Of the 2,200 people who filed 250,000 mood status updates through the iPhone app called Track Your Happiness, those who were at their happiest were two things: highly focused and having sex. In fact, they rated their emotion level an average score of 90 on a scale of 1 to 100.
Perhaps unsurprisingly, sex turned out to produce the highest rating of any activity recorded, according to research published in Science by Harvard psychologists.
Whether they actually rated their mood mid-coitus or waited until after remains unknown, which is a shame, because it would be interesting to know whether people are actually happier during sex or after.
Perhaps the biggest surprise out of the Harvard-created Track Your Happiness project involved mind-wandering. Out of those quarter-million responses, people reported that their minds were wandering some 47 percent of the time. Again, it remains unclear whether people's minds actually wander half of their waking hours or just half the time they are using their iPhones to report on happiness levels.
Assuming the former, it turns out that the more people's minds wander, the less happy they report themselves feeling. In fact, during sex, people reported wandering thoughts only 10 percent of the time. Exercise was next best, then conversation, listening to music, followed by walking, eating, praying, meditating, and cooking.
Personal grooming, commuting, and working rounded out the bottom of the list. Sorry, dear boss and fellow bus passengers.
Another iPhone happiness tracking app, called Mappiness, gathers data from 22,000 users in the U.K. and boasts more than a million happiness ratings. For most people, Saturday at 8 p.m. ranks the highest.
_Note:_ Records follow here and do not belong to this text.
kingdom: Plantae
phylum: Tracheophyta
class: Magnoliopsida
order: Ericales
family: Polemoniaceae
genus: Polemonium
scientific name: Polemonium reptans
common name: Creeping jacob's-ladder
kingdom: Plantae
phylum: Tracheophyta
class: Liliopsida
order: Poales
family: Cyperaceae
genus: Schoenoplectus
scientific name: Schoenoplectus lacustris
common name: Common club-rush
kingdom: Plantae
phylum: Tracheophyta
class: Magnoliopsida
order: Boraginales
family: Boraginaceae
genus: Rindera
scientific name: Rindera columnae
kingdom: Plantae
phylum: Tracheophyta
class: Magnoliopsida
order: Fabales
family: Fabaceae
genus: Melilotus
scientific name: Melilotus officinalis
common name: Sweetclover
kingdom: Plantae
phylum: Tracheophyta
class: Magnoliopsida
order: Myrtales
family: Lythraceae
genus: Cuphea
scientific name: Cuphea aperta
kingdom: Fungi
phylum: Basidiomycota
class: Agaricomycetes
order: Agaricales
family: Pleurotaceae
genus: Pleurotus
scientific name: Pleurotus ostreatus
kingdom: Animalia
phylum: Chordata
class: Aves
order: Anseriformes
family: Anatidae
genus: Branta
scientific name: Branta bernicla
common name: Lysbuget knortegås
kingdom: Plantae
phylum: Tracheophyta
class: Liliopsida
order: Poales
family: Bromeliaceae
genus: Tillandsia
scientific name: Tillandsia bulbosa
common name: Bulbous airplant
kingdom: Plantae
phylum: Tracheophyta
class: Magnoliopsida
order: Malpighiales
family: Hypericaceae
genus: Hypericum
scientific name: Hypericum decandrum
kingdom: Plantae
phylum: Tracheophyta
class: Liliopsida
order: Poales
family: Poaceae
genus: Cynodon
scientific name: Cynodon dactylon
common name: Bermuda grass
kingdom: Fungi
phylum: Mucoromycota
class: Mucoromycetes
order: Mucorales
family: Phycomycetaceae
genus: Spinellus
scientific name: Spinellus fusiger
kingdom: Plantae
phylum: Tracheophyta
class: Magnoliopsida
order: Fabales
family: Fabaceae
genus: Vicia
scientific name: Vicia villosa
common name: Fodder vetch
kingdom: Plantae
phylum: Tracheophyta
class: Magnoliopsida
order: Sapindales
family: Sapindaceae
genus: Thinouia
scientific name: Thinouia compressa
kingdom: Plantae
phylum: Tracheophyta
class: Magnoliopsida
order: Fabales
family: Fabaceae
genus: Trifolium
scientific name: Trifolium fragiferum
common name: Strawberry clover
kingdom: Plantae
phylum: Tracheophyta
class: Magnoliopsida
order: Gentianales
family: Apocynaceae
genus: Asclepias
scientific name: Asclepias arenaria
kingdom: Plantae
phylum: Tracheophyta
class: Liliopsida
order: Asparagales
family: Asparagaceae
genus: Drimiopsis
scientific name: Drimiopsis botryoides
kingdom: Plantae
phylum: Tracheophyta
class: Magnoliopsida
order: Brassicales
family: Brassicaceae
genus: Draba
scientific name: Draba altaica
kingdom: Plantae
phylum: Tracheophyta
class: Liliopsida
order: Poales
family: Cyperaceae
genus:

The secret to happiness, the research out of Harvard suggests, is what those who engage in meditation have been saying for years: live in the moment.
"If you ask people to imagine winning the lottery, they typically talk about the things they would do--'I'd go to Italy, I'd buy a boat, I'd lay on the beach'--and they rarely mention the things they would think," Harvard Professor Daniel Gilbert recently told The New York Times. "But our data suggest that the location of the body is much less important than the location of the mind, and that the former has surprisingly little influence on the latter. The heart goes where the head takes it, and neither cares much about the whereabouts of the feet."
If you're interested in tracking your own happiness levels, or you think these findings are bull and want to prove them wrong, the researchers continue to seek more app users, and thus data.
Now if you'll excuse me, I'd like to indulge in a little daydreaming. Defying the wisdom of experts, after all, surely has a role to play.